▶ **TASK DIRECTIONS**:
Copy each line of the records that includes "Thursday".

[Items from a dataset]

__________________________________________________

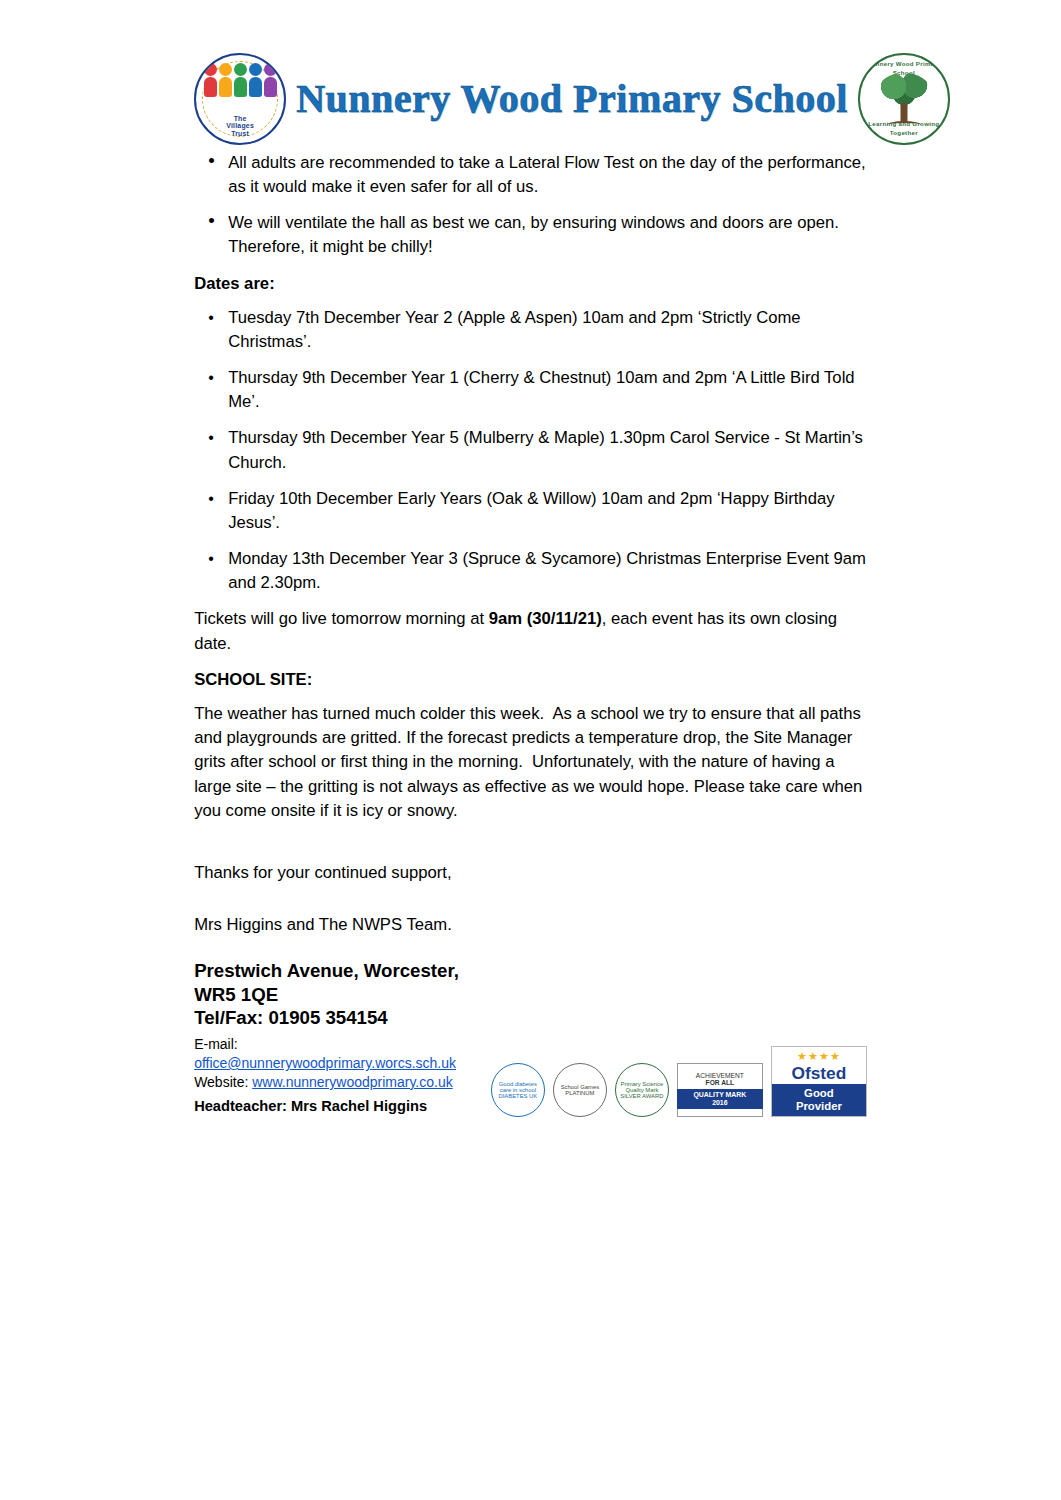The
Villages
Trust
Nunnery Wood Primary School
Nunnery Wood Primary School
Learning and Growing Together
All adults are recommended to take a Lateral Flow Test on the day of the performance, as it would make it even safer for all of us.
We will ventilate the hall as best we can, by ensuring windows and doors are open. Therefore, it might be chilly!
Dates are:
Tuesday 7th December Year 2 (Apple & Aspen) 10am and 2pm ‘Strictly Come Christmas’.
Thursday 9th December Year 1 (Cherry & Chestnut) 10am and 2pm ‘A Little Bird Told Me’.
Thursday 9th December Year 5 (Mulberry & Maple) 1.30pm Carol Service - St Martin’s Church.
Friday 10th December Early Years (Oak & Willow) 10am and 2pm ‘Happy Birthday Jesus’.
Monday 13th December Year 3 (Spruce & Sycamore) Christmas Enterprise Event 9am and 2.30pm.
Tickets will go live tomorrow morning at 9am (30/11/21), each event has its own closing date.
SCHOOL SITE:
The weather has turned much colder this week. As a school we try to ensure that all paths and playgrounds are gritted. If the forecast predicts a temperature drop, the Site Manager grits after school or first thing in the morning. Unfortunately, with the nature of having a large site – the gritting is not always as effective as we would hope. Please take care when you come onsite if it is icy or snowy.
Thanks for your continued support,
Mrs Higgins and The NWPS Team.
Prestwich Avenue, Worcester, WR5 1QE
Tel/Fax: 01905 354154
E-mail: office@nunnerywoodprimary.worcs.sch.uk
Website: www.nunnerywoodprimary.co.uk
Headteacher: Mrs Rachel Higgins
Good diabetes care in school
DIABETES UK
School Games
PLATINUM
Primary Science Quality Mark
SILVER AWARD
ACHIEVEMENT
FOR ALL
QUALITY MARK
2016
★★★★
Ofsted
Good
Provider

__________________________________________________

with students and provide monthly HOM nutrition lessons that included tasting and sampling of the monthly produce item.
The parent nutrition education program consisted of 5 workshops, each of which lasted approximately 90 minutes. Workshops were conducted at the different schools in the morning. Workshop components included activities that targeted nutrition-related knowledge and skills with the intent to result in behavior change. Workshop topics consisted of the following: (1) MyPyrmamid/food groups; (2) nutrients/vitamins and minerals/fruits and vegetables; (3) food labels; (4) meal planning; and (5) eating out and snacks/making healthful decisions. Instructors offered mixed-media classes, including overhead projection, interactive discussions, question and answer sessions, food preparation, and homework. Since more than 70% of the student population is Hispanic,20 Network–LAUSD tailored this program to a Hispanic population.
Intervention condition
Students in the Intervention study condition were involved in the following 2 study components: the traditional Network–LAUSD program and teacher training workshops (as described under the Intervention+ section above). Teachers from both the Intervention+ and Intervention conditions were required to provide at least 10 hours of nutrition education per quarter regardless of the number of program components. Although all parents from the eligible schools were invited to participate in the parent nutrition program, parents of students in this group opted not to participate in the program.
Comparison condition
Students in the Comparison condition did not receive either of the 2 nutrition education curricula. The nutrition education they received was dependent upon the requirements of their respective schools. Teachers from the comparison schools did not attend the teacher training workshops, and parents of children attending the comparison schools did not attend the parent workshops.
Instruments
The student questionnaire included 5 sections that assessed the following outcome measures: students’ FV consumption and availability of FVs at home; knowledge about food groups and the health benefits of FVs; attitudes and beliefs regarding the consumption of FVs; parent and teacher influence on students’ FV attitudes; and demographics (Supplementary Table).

__________________________________________________

▶ **ANSWER TO THE PROBLEM**:
Thursday 9th December Year 1 (Cherry & Chestnut) 10am and 2pm ‘A Little Bird Told Me’.
Thursday 9th December Year 5 (Mulberry & Maple) 1.30pm Carol Service - St Martin’s Church.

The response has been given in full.